Industriemetalle: Fundamentaldaten werden ignoriert

Ein Blick an die Börse nach Shanghai zeigt ein noch dramatischeres Bild: Dort haben sich die Kupferbestände seit Jahresbeginn auf über 101.000 Tonnen versechsfacht. Zink verzeichnete an der LME mit über 455.000 Tonnen den höchsten Stand seit vier Jahren, in Shanghai wurde gar das höchste Niveau seit Beginn der Datenerfassung erreicht. Für die anderen Industriemetalle ergibt sich ein ähnliches Bild. Auch an der Anzahl der gekündigten Lagerscheine (“cancelled warrants“) an der LME kann das aktuelle Marktgeschehen abgelesen werden. Die gekündigten Lagerscheine zeigen das Volumen an, das aus den Lagerhäusern zur Auslieferung angefordert wird.
Bei Kupfer z. B. belaufen sich diese auf nur 1.375 Tonnen, was weniger als 1% des gesamten Lagerbestands entspricht. Dies bedeutet, dass die Kupfernachfrage fast zum Erliegen gekommen ist. Auch die kürzlich veröffentlichte Importstatistik der chinesischen Zollbehörde bestätigt dieses Bild. Im Oktober sind die Importe von Kupfer im Monatsvergleich um 40% gefallen. Von der Spitze im Juni sind die Kupferimporte somit um 55% eingebrochen. Die Situation bei Blei ist noch deutlicher: Hier sind die chinesischen Importe nicht nur gegenüber dem Vormonat sondern auch im Vergleich zum Vorjahr zurückgegangen und betrugen im Oktober nur noch 2.950 Tonnen. Zum Vergleich: In der Spitze wurden im April über 36.000 Tonnen Blei importiert. Bei den anderen Industriemetallen hat die Importdynamik ebenfalls deutlich nachgelassen (Grafik 3).

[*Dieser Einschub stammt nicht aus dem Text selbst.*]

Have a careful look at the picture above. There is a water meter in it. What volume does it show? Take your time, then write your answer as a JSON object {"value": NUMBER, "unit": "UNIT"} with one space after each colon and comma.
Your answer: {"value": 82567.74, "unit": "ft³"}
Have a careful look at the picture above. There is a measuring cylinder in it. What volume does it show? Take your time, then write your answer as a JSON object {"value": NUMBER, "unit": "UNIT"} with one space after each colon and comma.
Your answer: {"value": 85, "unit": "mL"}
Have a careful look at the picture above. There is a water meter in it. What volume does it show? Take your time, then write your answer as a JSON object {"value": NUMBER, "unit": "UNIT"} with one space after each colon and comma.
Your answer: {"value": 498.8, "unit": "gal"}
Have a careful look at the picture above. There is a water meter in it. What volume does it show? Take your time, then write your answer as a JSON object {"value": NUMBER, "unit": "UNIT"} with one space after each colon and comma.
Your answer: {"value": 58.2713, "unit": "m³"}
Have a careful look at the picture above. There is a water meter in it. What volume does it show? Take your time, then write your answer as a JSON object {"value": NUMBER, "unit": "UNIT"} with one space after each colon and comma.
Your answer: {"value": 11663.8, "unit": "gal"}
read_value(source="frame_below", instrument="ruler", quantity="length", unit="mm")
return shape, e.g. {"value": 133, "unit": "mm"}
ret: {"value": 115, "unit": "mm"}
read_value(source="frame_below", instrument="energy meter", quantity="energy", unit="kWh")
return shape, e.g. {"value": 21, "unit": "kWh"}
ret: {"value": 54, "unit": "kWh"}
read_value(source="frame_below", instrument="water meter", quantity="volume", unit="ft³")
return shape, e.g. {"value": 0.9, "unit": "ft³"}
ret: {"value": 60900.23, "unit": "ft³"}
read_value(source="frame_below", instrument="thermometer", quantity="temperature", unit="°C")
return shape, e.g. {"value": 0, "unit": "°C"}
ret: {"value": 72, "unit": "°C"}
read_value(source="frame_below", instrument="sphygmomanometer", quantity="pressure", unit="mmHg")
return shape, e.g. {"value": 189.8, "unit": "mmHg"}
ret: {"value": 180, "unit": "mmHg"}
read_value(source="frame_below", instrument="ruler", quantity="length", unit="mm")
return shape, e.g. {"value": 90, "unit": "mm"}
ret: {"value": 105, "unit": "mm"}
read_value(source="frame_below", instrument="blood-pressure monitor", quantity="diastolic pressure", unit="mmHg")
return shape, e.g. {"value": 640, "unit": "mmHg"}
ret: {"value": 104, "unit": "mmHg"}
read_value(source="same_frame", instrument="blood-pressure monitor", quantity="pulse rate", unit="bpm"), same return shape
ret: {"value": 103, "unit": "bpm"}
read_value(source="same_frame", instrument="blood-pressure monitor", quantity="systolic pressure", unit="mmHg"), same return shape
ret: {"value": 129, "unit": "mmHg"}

Die hohen Lagerbestände wurden in der jüngeren Vergangenheit von den Marktteilnehmern bestenfalls nur am Rande registriert. Diese scheinen sich eher langfristig orientiert zu haben und sehen im Zuge einer anziehenden Nachfrage nach Rohstoffen potenzielle Angebotsengpässe in der Zukunft. Vorherrschend ist die Meinung, dass China und andere Entwicklungsländer die Erholung der Weltwirtschaft anführen werden, genauso wie diese Regionen einen vollständigen Einbruch der Nachfrage in diesem Jahr verhindert haben. Langfristig positiv stimmen die umfangreichen Infrastrukturinvestitionen im Zuge der Industrialisierung und der Urbanisierung, die unabhängig von den Konjunkturprogrammen durchgeführt werden und nicht wesentlich abnehmen werden.
Darüber hinaus dürften in 2010 und 2011 auch die Industrienationen wieder stärker zur Nachfrage beitragen. Doch wenngleich die mittel- bis langfristigen Aussichten positiv sind, besteht kurzfristig Enttäuschungspotenzial: Vor allem Chinas Rohstoffnachfrage könnte angesichts der hohen Nachfrage in der ersten Jahreshälfte, aber auch wegen des starken Produktionsanstiegs in den letzten Monaten kurzzeitig geringer ausfallen als erwartet.
Unseres Erachtens sind die Metallpreise anfällig für eine deutliche Korrektur. Derzeit überdeckt allerdings noch die euphorische Stimmung der Finanzanleger die sich eintrübenden Fundamentaldaten. Sollten diese jedoch wieder in den Mittelpunkt des Interesses rücken, dürfte das derzeit nicht zu rechtfertigende hohe Niveau der Metallpreise nicht mehr länger Bestand haben.
Ausgewählte Industriemetalle im Überblick
Nickel: Der Markt bleibt mittelfristig im Überschuss.
Nickel ist das einzige Industriemetall, das sich in den letzten Wochen spürbar verbilligt hat: Aktuell ist der Preis mit gut 16.000 USD je Tonne fast 20% niedriger als im Jahreshoch, während die übrigen Industriemetalle alle knapp unter ihren Jahreshöchstständen notieren. Auch wir hatten ein Preisniveau von knapp 20.000 USD als fundamental nicht gerechtfertigt erachtet und auf die Gefahr hingewiesen, dass die hohen Preise zu verfrühten Produktionsaufnahmen führen könnten, denen keine nachhaltige Erholung der Nachfrage gegenüber stehen würde. Tatsächlich ist die Produktion in den letzten Monaten deutlich angesprungen.